WORK TO COMPLETE -> Transcribe the LAMMPS forum post, copying everything from "LAMMPS (3 Mar" down to "during minimization (…/min.cpp:190)" word for word.

MD simulation hangs while operating on multiple nodes (2* 80 cpu), but not on single node (80 cpu)

Dear LAMMPS community,
I have been simulating compression of Fe nanoparticle on cluster with meamc package with latest version of lmp_mpi executable installed using “make”. I have been running MD simulations successfully on a single node with 80 cpu. But when i try to do the same with multiple nodes(in this case 2 nodes with 80 cpu, in total 160 cpu), Md simulation energy minimizes successfully and hangs while thermal equilibration after running on 9000 timesteps. I have repeated this simulation with different versions of lmp executables and different input script files. I found that while using multiple nodes alone, I face this issue. I found from the common problems listed in lammps homepage stating that this issue may arise due to memory allocations. But, my simulation cell has only 61993 atoms. So, kindly let me know, is it still memory allocation the issue or else something else and how to tackle this issue. The out.log file is attached for your reference.

LAMMPS (3 Mar 2020)
Reading data file …
orthogonal box = (0 0 0) to (105.295 105.295 105.955)
4 by 5 by 8 MPI processor grid
reading atoms …
61993 atoms
read_data CPU = 0.129565 secs
WARNING: Using ‘neigh_modify every 1 delay 0 check yes’ setting during minimization (…/min.cpp:190)
Neighbor list info …
update every 1 steps, delay 0 steps, check yes
max neighbors/atom: 2000, page size: 100000
master list distance cutoff = 3.9
ghost atom cutoff = 3.9
binsize = 1.95, bins = 55 55 55
3 neighbor lists, perpetual/occasional/extra = 2 1 0
(1) pair meam/c, perpetual
attributes: full, newton on
pair build: full/bin/atomonly
stencil: full/bin/3d
bin: standard
(2) pair meam/c, perpetual, half/full from (1)

DATA EXTRACT ->
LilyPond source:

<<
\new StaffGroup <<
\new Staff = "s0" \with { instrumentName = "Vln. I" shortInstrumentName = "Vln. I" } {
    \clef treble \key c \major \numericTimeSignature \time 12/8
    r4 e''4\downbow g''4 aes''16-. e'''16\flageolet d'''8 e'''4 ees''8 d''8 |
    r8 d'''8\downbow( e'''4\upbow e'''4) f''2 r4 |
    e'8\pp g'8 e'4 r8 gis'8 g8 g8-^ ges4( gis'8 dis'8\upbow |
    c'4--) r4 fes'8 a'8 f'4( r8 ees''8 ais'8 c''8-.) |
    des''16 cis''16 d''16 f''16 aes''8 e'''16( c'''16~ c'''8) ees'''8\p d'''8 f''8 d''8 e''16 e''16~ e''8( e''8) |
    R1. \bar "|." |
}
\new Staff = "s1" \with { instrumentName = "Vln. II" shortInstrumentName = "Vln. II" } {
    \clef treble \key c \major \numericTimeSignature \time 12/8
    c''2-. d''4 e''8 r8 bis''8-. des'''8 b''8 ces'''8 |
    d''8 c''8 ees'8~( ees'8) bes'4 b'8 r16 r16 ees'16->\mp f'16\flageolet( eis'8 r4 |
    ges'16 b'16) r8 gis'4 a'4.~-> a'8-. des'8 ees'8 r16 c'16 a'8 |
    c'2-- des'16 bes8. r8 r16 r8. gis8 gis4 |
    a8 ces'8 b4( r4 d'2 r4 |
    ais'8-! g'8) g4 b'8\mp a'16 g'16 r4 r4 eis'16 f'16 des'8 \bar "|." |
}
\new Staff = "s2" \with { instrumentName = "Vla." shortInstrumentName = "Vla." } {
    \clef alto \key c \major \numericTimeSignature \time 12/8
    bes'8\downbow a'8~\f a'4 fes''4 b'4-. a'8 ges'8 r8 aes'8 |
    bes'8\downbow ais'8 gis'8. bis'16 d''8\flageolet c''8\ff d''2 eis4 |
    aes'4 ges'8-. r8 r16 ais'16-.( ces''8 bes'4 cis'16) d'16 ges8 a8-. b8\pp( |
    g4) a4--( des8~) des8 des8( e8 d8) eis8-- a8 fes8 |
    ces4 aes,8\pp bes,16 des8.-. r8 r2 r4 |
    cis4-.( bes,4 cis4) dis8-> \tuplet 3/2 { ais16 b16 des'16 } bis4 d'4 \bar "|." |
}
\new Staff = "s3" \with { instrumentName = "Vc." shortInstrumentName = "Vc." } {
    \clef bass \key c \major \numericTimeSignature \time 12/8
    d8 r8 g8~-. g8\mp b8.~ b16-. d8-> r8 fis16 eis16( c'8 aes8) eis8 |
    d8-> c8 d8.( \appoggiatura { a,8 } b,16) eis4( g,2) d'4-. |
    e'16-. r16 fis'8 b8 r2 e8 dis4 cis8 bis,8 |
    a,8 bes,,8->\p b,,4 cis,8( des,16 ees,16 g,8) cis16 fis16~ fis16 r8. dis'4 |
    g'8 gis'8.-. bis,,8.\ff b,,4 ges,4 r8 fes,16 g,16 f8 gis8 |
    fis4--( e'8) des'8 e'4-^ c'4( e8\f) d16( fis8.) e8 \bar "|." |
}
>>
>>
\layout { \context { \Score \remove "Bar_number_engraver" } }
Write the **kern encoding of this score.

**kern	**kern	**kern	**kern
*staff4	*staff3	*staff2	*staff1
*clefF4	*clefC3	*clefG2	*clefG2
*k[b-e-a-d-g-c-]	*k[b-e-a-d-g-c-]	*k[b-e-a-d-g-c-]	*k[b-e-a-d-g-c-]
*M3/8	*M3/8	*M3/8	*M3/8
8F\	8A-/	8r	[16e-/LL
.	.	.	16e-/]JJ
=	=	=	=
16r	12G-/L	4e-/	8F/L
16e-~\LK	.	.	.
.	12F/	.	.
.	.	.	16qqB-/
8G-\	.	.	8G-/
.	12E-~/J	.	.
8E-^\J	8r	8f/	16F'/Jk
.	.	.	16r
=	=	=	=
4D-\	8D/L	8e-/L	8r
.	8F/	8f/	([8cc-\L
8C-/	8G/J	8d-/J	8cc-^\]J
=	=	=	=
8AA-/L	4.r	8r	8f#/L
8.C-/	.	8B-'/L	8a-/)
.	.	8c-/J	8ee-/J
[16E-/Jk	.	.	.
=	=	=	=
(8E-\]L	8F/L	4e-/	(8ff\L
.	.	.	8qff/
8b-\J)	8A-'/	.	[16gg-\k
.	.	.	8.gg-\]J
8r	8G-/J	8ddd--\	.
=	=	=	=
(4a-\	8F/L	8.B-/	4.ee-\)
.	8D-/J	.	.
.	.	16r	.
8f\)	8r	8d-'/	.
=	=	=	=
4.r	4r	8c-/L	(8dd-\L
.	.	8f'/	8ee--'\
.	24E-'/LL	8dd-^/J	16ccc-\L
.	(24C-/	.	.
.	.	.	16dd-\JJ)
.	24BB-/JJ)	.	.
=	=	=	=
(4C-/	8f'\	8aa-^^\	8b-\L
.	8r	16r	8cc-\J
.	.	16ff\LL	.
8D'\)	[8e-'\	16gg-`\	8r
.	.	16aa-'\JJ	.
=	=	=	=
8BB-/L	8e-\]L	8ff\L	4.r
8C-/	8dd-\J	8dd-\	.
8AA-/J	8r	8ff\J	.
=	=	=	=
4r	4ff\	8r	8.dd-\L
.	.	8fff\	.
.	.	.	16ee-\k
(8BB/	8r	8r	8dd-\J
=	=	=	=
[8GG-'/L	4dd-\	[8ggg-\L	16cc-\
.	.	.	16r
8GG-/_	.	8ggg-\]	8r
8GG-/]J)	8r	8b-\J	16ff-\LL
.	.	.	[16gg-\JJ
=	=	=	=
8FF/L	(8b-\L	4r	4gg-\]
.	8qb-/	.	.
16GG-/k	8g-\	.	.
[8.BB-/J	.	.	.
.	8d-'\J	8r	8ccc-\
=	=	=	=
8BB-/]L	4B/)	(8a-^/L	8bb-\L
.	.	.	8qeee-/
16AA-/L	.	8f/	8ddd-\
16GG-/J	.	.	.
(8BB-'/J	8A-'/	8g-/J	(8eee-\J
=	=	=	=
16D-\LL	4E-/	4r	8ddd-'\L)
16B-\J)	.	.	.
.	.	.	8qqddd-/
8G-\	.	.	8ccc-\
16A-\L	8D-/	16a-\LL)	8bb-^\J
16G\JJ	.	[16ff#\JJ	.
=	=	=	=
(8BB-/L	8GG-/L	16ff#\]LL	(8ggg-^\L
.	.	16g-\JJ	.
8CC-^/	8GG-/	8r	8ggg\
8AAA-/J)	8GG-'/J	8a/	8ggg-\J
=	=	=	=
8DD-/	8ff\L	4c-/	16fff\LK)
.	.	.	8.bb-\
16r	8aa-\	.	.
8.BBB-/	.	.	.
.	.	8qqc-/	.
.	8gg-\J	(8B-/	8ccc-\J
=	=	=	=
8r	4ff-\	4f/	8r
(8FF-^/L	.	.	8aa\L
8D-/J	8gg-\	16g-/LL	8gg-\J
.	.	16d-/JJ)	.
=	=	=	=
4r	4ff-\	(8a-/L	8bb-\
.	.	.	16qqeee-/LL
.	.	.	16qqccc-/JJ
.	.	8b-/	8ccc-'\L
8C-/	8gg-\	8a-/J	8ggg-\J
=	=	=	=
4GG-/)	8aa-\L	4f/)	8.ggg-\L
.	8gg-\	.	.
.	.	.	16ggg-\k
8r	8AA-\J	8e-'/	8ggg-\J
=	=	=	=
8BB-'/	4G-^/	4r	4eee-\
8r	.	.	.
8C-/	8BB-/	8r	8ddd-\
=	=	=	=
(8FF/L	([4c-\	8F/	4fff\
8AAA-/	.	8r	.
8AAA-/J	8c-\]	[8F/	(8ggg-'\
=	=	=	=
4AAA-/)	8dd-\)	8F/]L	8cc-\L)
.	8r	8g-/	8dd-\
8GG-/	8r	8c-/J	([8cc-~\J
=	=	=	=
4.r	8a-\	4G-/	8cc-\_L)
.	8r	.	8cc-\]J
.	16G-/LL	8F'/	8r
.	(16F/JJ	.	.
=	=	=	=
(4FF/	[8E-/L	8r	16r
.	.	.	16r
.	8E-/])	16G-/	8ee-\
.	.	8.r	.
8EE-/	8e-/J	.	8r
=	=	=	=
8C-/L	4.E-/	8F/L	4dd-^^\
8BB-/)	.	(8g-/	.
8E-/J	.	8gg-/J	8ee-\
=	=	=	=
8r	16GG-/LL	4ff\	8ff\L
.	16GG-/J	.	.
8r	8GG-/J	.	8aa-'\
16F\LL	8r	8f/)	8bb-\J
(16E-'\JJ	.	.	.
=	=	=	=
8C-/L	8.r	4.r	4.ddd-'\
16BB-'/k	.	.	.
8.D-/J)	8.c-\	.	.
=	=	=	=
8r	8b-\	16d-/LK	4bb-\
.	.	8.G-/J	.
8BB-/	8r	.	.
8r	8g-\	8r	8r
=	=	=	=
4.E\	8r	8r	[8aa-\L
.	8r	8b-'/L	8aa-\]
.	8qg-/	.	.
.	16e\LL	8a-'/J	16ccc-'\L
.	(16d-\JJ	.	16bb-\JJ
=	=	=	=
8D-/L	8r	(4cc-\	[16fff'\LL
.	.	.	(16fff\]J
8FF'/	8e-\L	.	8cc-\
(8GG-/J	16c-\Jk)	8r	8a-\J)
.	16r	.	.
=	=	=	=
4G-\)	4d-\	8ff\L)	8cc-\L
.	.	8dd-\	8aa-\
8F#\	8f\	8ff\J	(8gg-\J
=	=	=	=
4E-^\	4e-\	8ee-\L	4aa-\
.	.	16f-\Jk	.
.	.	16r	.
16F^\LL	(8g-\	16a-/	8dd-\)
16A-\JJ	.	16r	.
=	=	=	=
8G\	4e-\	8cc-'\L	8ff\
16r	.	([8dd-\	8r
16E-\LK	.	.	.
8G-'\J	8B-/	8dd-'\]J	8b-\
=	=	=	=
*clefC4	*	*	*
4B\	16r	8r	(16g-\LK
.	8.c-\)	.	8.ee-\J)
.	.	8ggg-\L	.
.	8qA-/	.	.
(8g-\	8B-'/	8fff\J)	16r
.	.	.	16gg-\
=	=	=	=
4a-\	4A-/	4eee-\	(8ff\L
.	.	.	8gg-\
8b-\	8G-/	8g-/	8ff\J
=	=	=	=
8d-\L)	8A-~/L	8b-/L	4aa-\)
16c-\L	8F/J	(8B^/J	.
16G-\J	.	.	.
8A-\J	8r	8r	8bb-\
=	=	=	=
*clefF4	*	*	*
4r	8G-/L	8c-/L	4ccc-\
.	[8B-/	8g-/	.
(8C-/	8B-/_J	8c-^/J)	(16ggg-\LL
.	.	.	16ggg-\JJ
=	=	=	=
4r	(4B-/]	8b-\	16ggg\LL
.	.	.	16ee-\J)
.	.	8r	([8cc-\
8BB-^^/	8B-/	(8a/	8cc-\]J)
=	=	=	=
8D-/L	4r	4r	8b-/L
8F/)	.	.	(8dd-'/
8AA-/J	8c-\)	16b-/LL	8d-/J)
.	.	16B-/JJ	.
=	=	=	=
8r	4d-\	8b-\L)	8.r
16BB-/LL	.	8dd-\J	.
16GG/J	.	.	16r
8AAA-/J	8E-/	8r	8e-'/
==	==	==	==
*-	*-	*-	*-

EXERCISE SOLUTION ->
LAMMPS (3 Mar 2020)
Reading data file …
orthogonal box = (0 0 0) to (105.295 105.295 105.955)
4 by 5 by 8 MPI processor grid
reading atoms …
61993 atoms
read_data CPU = 0.129565 secs
WARNING: Using ‘neigh_modify every 1 delay 0 check yes’ setting during minimization (…/min.cpp:190)